In Turkey, the average cost of a litre of unleaded gas is $2.65, in Norway $2.55 a litre, and in the UK, where a gas panic drove prices up this week, it is $2.20 a litre.
Granted, many Canadians were grumbling when they found themselves staring at a $1.40 a litre with summer still way in the distance.
But here is a question worth considering: which country has seen the biggest percentage jump in gas pump prices compared to a year ago? In other words, when drivers in so many countries are watching the price of a litre of gas go up, where does Canada rank?
According to data compiled by the Economist magazine, Canada sits in eighth spot, with a 10 per cent increase in gas pump prices compared to last year. Several Eastern European countries, as well as Ireland and the United States, experienced a bigger jump.

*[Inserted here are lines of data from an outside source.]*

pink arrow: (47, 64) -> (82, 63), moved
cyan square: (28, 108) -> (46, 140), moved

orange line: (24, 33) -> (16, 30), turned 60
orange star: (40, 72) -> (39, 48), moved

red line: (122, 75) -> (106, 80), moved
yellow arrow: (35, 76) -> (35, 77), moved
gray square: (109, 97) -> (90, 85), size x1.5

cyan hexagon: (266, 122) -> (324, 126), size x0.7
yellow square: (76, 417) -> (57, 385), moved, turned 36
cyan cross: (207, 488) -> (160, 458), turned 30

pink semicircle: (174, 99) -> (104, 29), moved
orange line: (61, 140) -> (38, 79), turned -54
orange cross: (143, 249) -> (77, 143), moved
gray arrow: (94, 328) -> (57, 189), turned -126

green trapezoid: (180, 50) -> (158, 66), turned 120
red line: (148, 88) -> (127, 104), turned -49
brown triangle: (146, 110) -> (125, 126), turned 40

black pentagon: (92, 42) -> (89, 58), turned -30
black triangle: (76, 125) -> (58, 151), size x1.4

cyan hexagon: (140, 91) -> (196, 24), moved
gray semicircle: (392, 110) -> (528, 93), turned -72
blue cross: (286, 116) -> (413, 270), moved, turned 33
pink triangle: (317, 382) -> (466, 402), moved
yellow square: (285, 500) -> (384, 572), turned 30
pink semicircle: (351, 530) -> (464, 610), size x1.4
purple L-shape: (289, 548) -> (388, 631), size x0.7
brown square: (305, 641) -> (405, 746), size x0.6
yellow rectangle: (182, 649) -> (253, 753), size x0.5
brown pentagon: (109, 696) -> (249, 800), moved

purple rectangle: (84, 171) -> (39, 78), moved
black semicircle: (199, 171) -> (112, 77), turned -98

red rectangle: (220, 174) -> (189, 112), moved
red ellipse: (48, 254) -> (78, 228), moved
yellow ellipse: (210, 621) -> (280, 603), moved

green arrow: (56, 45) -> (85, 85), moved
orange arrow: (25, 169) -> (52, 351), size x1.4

The country where drivers have witnessed the biggest jump of all: “Italians are forking out over 18 per cent more than they did 12 months ago; only the Dutch and the Norwegians now pay more for fuel,” according to the Economist magazine. Italian drivers pay about $2.36 a litre, and rising prices have resulted in sticker shock and some outrage.
In the United States, where the price of a gallon of gas is now $3.94 USD, or $1.04 a litre in Canadian currency, the rising price of gasoline has become an election year issue.
Public opinions polls have indicated that a vast majority of Americans – two-thirds, according to Washington Post-ABC poll in March – disapprove of President Barack Obama’s handling of gasoline prices.
The last time Canadians witnessed a gas price spike to the levels seen this week was four years ago. According to Statistics Canada data (hat-tip here to my colleague Rob Gilroy), the average monthly price of gas went from $1.175 a litre in April 2008 to $1.366 in July 2008 before dipping down to $1.109 in October.
If only Canadian drivers are so lucky this year.
For a deeper look at the role of speculation in the current gas price rice, be sure to read Shawn McCarthy’s article here.
Update: Since this article was published, several readers have pointed out that comparing Canada to northern European countries - even Italy - is hardly comparing apples to apples. European countries benefit from better public transportation systems, and the distances drivers are expected to drive are by no means as great as here in Canada. These are all fair points.
I should know: I moved back to Canada after living in England for seven years. I relished the idea of pay less at the gas pump. But the distances add up and so do the costs. It sometimes feels as though I was paying less for gas when living in the United Kingdom.